_Selected extract_
◇ ◇ ◇ ◇ ◇ ◇ ◇

Non-alcoholic steatohepatitis (NASH), a potential precursor of hepatocellular carcinoma (HCC), currently has no FDA-approved treatment. Recently, the known beneficial effects of fibroblast growth factor (FGF)19 and FGF21 on metabolism suggest that endocrine FGFs and their derivatives carry great potential as novel therapeutics to treat metabolic conditions. Pharmacological application of endocrine FGF variants holds great promise as an effective therapeutic means for treating obesity, diabetes and NASH. The Pegylated FGF21 (MS-986036) and FGF19 agonist (NGM282) have been studied in clinical phase II trials. Our preliminary studies show that the lack of FGF21 accelerates steatohepatities progression and HCC transformation. Overexpression of FGF19/FGF receptor 4 significantly correlated with epithelial cell adhesion molecule (EpCAM) as a marker of hepatic cancer stem cells within the fatty liver-steatosiscirrhosis-HCC sequence in clinical patients. It is also unknown as to the potential anticancer mechanisms by which FGF21 could negatively feedback on the Th17-IL-17 axis and the carcinogenetic signaling to abolish the carcinogenetic transformation from NASH to HCC. All the previous studies build upon this scientific premise, which leads to our hypothesis that endocrine FGFs prevent NASH-HCC through negative feedback on the Th17-IL-17 axis to inhibit inflammation, control lipolysis and excessive FFAs, and eliminate the tumor initiating cells. The hypothesis will be tested in the following Specific Aims.

◇ ◇ ◇ ◇ ◇ ◇ ◇

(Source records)
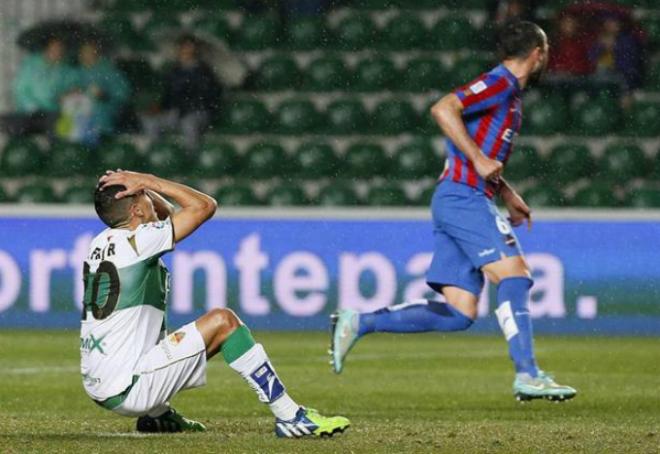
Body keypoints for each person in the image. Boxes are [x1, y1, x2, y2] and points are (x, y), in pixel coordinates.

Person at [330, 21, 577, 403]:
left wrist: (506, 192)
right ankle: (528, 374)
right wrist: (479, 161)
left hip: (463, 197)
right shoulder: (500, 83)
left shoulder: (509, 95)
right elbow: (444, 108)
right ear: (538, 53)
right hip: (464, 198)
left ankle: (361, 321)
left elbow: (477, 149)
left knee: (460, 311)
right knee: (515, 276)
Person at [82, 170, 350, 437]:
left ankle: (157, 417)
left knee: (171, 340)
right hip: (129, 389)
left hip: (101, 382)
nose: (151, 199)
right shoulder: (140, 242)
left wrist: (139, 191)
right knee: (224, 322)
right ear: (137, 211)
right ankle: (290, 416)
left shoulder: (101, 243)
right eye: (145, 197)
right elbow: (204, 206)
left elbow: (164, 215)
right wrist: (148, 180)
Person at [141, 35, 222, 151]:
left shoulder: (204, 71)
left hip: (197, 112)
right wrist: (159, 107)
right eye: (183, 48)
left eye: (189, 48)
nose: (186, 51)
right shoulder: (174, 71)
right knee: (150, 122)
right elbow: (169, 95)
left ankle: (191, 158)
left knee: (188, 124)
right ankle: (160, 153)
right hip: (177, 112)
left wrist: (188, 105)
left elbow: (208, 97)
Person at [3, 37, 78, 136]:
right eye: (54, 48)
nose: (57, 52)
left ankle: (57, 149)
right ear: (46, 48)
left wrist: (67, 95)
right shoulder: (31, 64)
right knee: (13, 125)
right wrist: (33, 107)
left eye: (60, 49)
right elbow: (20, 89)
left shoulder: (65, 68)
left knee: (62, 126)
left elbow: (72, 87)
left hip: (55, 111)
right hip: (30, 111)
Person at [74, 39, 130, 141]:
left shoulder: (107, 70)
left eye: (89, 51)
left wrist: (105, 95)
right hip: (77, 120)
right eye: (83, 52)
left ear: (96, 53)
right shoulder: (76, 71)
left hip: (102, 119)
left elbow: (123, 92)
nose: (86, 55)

◇ ◇ ◇ ◇ ◇ ◇ ◇

_Work task A_
List every abbreviation that the NASH research summary spells out in full, each with its full form.
_Work task B_
According to the NASH research summary, which two agents have been studied in clinical phase II trials?
_Work task C_
Write the next part of the NASH research summary, picking up after its final sentence.

_Response box A_
NASH: non-alcoholic steatohepatitis
HCC: hepatocellular carcinoma
FGF: fibroblast growth factor
EpCAM: epithelial cell adhesion molecule

_Response box B_
The Pegylated FGF21 (MS-986036) and the FGF19 agonist (NGM282).

_Response box C_
Aim 1 : To investigate the mechanism(s) of NASH-HCC transition in mice. 1) NASH-HCC model will be reproduced in C57BL/6J mice using high-fat diets (HFD), methionine-choline-deficient diets (MCD) and diethylnitrosamine (DEN); 2) NASH-HCC will be evaluated by histology, NASH score, and the biomarkers of inflammation and HCC.
Aim 2 : To explore the preventive/therapeutic effects of endocrine FGFs against NASH-HCC. Establishment of NASH-HCC in FGF21-KO and IL-17A mutant mice will address 1) whether FGF21 variant/FGF19 agonist can prevent WT IR and lipolysis and hepatic FFA-uptake, thereby preventing the carcinogenetic lipid-signaling; 2) whether FGF21 can suppress Th17-IL-17A axis; 3) specific anticarcinogenetic signaling of FGF21 variant/FGF19 agonist to eliminate tumor-initiating cells. This proposal will study systemically the specific anticancer effect of endocrine FGF variants on NASH-HCC transition. The importance of this proposal is, 1) to reveal therapeutic targets and the mechanism(s) during NASHHCC transition; 2) to explore pharmacological use of endocrine FGF variants against NASH-HCC.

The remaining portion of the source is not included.